Anoche a las dos de la madrugada me despertaron los timbrazos insistentes del teléfono. "Carajo, ¿quién puede estar jodiendo a esta hora?", pensé. Era un familiar de la novia de mi hermano, sin anestesia me informó que un grupo de delincuentes los había secuestrado -a mi hermano y a su novia- de la puerta de la casa cuando se disponían a entrar. Quedé unos segundos petrificado con el teléfono pegado a la oreja y la boca abierta, parecía una mala película. Mi hermano mayor es de la clase de trastornados que anda con un arma abajo del asiento, o en la cintura cuando va de a pie, un típico ejemplar de la fauna esquizoparanoica del conurbano bonaerense; lo más probable si encontraban el arma era que los ejecutaran como a perros con moquillo. La chica que llamó quería el número de chapa de la camioneta de mi hermano para que la policía le tomara la denuncia. Podía escuchar un llanto ahogado por atrás de su voz, tal vez de la madre de la novia. Además me pidió encarecidamente que no tratara de hacer contacto al celular de mi hermano, que podía ser peor, dijo que le dijo la policía. Si un rato antes había estado profundamente dormido, ahora estaba más alerta que un árabe en una sinagoga.

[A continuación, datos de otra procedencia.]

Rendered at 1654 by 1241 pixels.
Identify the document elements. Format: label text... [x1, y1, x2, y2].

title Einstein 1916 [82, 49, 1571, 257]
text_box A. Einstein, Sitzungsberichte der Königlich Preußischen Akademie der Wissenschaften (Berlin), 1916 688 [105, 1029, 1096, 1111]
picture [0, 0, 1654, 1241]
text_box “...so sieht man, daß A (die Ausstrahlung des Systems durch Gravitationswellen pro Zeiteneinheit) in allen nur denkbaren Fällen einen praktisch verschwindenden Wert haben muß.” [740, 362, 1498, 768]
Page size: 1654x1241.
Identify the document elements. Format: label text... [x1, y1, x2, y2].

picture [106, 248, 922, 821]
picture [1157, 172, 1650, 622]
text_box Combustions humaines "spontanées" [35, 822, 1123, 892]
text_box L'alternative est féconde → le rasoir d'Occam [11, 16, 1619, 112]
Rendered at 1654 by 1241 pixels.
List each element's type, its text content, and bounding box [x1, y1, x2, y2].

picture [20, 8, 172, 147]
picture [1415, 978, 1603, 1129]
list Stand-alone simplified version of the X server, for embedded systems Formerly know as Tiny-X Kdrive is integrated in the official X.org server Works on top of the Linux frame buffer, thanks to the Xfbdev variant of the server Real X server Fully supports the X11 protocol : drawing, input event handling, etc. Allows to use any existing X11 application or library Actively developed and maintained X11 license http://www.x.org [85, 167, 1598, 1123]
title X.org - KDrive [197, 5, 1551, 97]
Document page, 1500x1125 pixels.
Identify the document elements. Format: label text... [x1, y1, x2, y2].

Los cuarenta y cinco minutos siguientes no se los recomiendo a nadie, no entiendo cómo no me quedé completamente pelado de los nervios. Iba y venía por la casa, hablando solo, puteando, apretando los dientes; pensaba en todos los desenlaces posibles y terminaba siempre ahí, cara a cara con la muerte. Cuando volvió a sonar el teléfono sentí terror y una especie de extraño alivio, levanté el aparato esperando escuchar la voz desfigurada de un secuestrador con intenciones de negociar un rescate, o la voz de un policía somnoliento informando cómo se precipitaron los desgraciados acontecimientos, pero no, era otra vez la chica: contra todos los cálculos los habían liberado ilesos. Los chorros se habían conformado con robarles el vehículo y sus pertenencias para después dejarlos tirados en una villa miseria del conurbano. Milagrosamente, no habían encontrado el arma de mi hermano, podía considerarse un tipo sumamente afortunado.
Volví a la cama pero ya no pude dormir -quién podría-, había experimentado un desagradable roce con la muerte. Siempre está más cerca de lo imaginado, demasiado cerca, ahí nomás, atrás del timbre insistente del teléfono, agazapada, lista para dar su golpe.